Few people outside Italy are aware that six seismologists and a government official are on trial in the small city of L’Aquila, but the story has implications for scientists, engineers, administrators and legal systems far beyond Italy’s borders.
L’Aquila was largely destroyed by earthquakes in 1461 and 1703. The city was rebuilt, eventually grew to more than 73,000 inhabitants, and remained stable for more than 300 years — until October 2008, when tremors began again. From Jan. 1, 2009 to April 5, 2009, 304 additional tremors were reported.
The Italian National Commission for Prediction and Prevention of Major Risks, which comprised the seven men now on trial, met in L’Aquila for one hour on March 31, 2009, to assess the earthquake swarms. According to the minutes of their meeting, National Institute of Geophysics and Volcanology president Enzo Boschi was asked if the tremors were precursors to an earthquake resembling the one in 1703.
“It is unlikely that an earthquake like the one in 1703 could occur in the short term, but the possibility cannot be totally excluded,” he replied.
On April 6, 2009, a magnitude 6.3 earthquake struck L’Aquila and nearby towns, killing more than 300 people and injuring more than 1,500. The quake also destroyed about 20,000 buildings, temporarily displacing another 65,000 people.
More than a year later, in July 2010, prosecutor Fabio Picuti charged the commission members with manslaughter and negligence for failing to warn the public of the impending risk. The trial began in September last year and is expected to last for months, if not years.

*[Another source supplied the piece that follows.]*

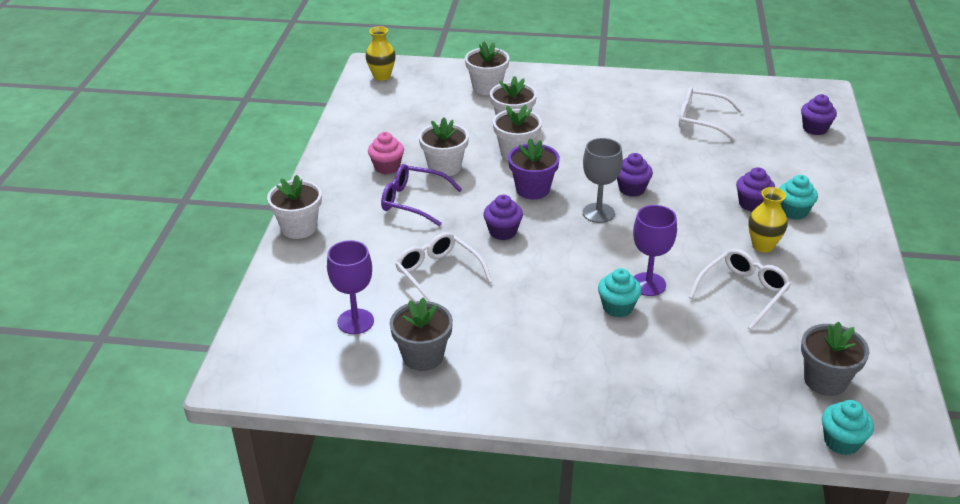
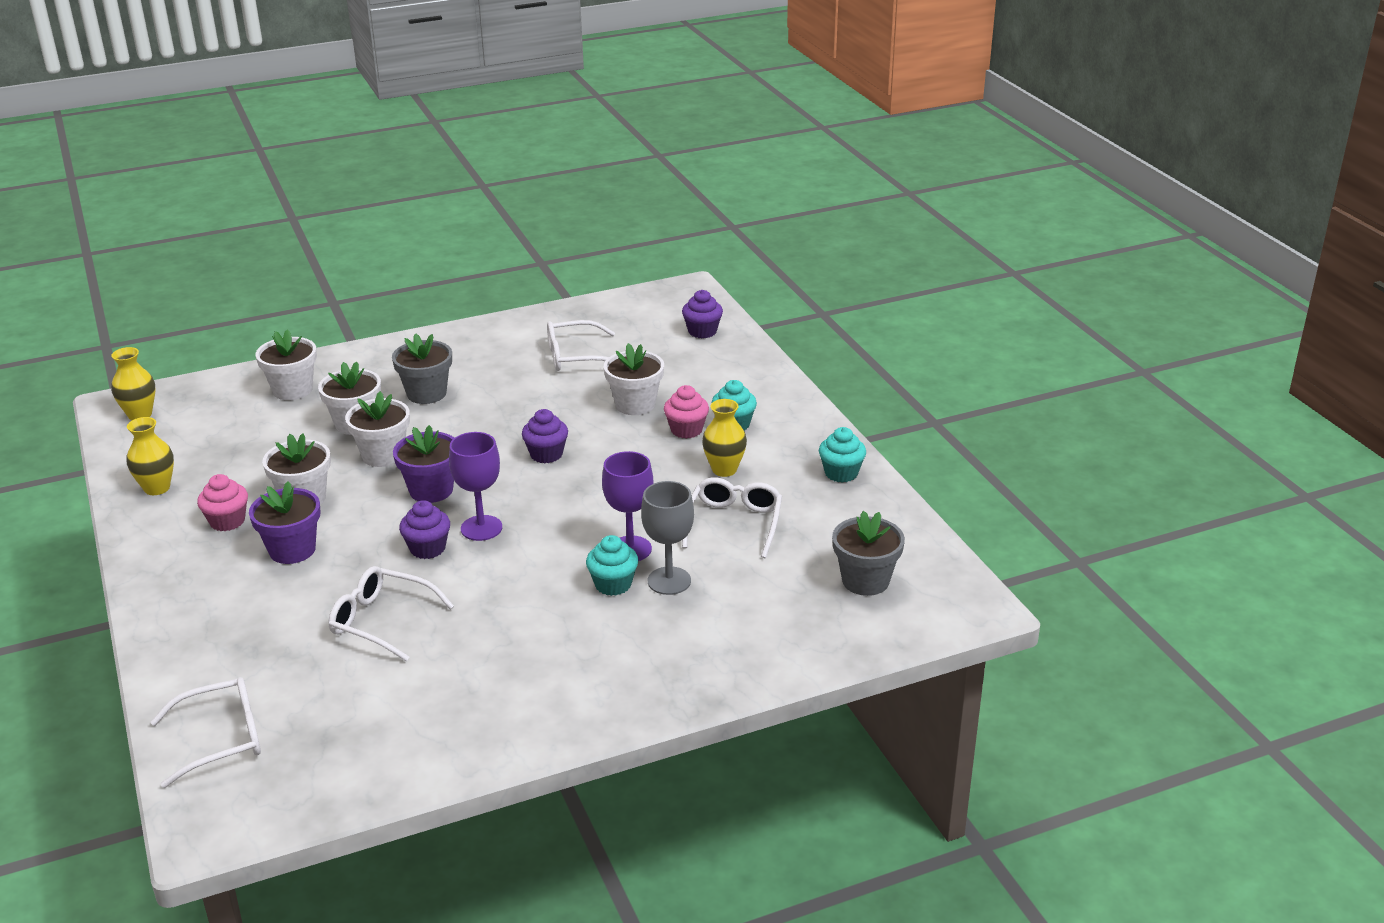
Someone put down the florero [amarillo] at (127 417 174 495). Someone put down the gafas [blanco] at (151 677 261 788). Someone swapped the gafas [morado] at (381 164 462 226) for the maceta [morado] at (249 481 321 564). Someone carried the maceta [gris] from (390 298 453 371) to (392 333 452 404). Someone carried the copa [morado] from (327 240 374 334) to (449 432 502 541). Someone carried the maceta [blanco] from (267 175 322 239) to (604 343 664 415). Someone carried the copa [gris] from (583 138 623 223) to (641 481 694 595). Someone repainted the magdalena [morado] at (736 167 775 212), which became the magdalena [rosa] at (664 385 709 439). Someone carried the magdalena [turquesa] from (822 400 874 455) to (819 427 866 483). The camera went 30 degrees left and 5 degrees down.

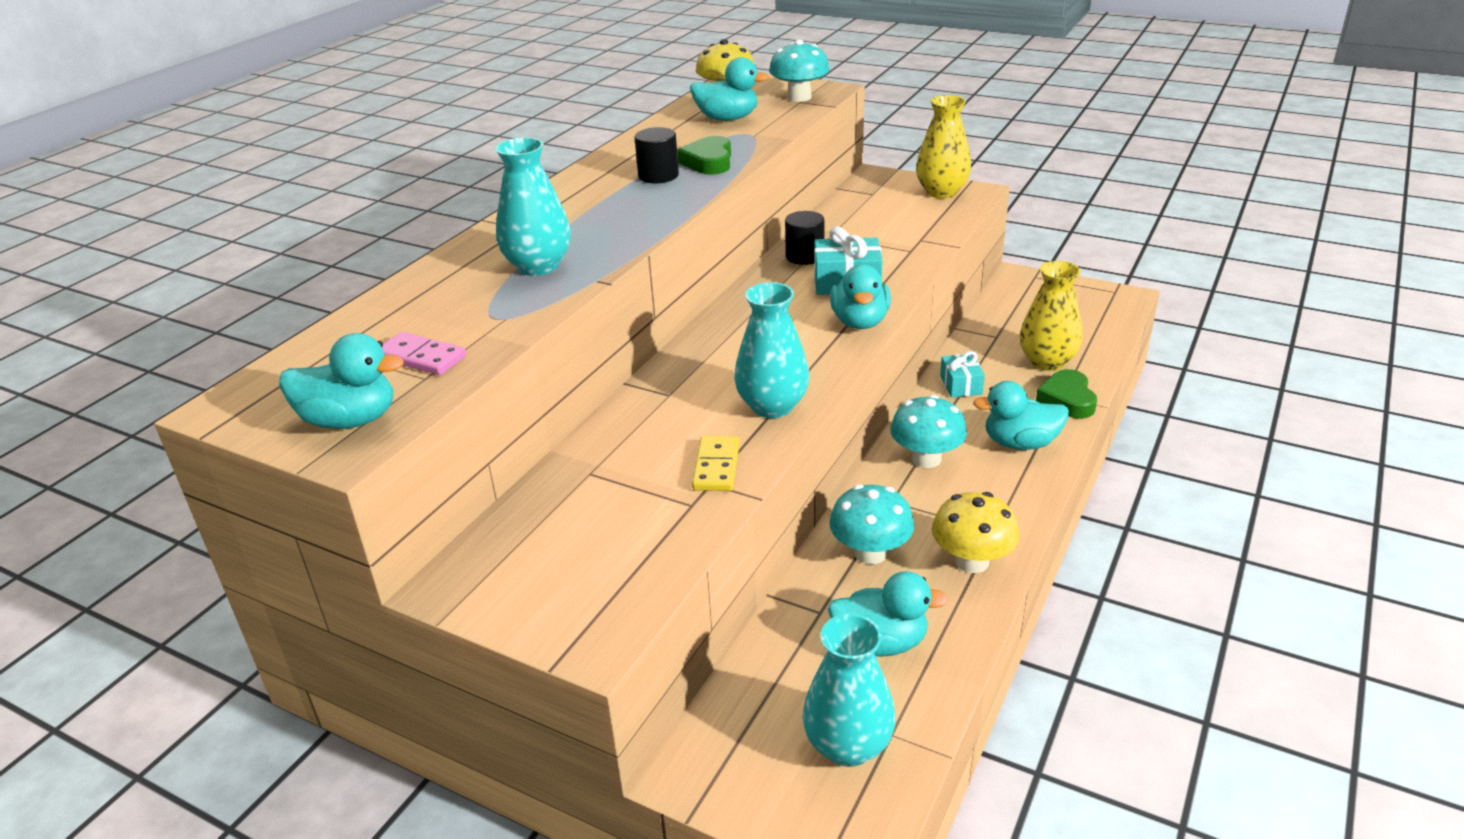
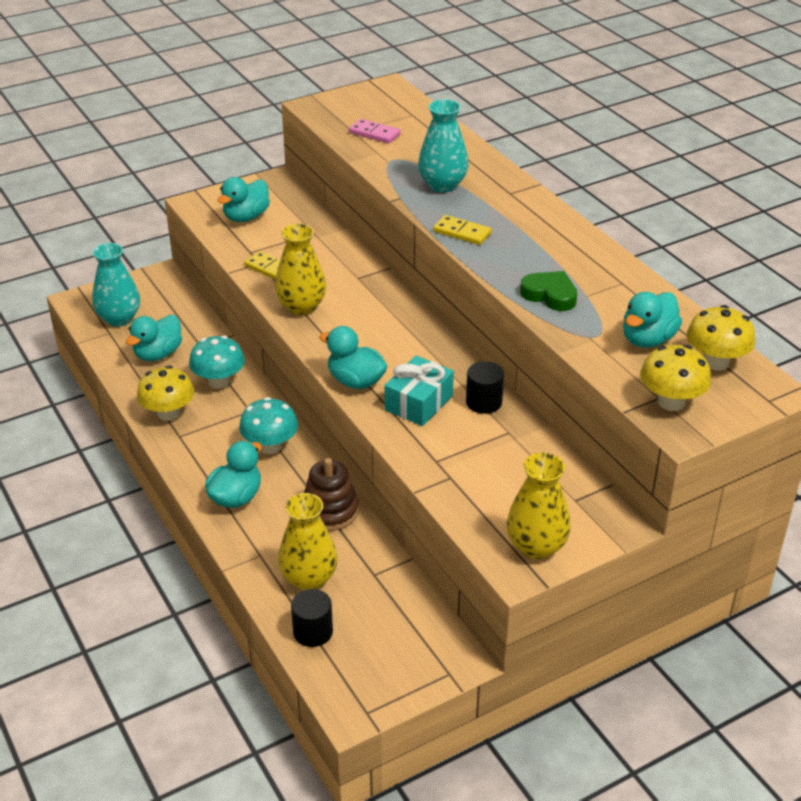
Someone carried the pato [turquesa] from (279 333 404 429) to (217 177 270 222). Someone repainted the florero [turquesa] at (734 282 810 418), which became the florero [amarillo] at (275 223 326 315). Someone carried the cilindro [negro] from (634 127 679 184) to (291 589 333 647). Someone swapped the regalo [turquesa] at (940 351 985 398) for the juguete apilable [marrón] at (304 458 359 531). Someone rotated the ficha de dominó [rosa] at (382 332 466 375) by 60 degrees clockwise. Someone put down the ficha de dominó [amarillo] at (433 215 492 245). Someone repainted the seta [turquesa] at (769 40 829 102), which became the seta [amarillo] at (640 345 711 411). Someone took away the corazón [verde] at (1036 369 1097 419). The camera went 120 degrees right and 5 degrees up.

After Picuti made the charges public in June 2010, Science executive publisher Alan Leshner sent an open letter of protest to Italian President Giorgio Napolitano on behalf of the American Association for the Advancement of Science.
“Charges against these scientists are both unfair and naive ... [T]here is no accepted scientific method for earthquake prediction that can be reliably used to warn citizens of an impending disaster,” he wrote.
The American Geophysical Union and thousands of other scientists also objected.
“I’m not crazy. I know they cannot predict earthquakes. The basis of the charges is not that they did not predict the earthquake. As functionaries of the state, they had certain duties imposed by law: to evaluate and characterize the risks that were present in L’Aquila,” Picuti reportedly responded.
In 1989, a US National Research Council report titled Improving Risk Communication recommended that one-way communication from experts to non-experts be replaced with an “interactive process of exchange of information and opinion.” The report suggested that risk communication is successful only if those involved are satisfied that they are adequately informed about the relevant issues, given the limits of available knowledge. Yet such information exchange remains a problem — and not only in Italy — more than 20 years later.
The interactions between science, technology and law are growing increasingly complex. As science and technologies evolve, risk assessments and the dialogue between scientists and governments must adapt. Both sides must continually determine, before disaster strikes, whether existing laws provide scientists and administrators with clear, realistic standards for their analyses and public communications. If they do not, the best qualified scientists and administrators might be frightened away.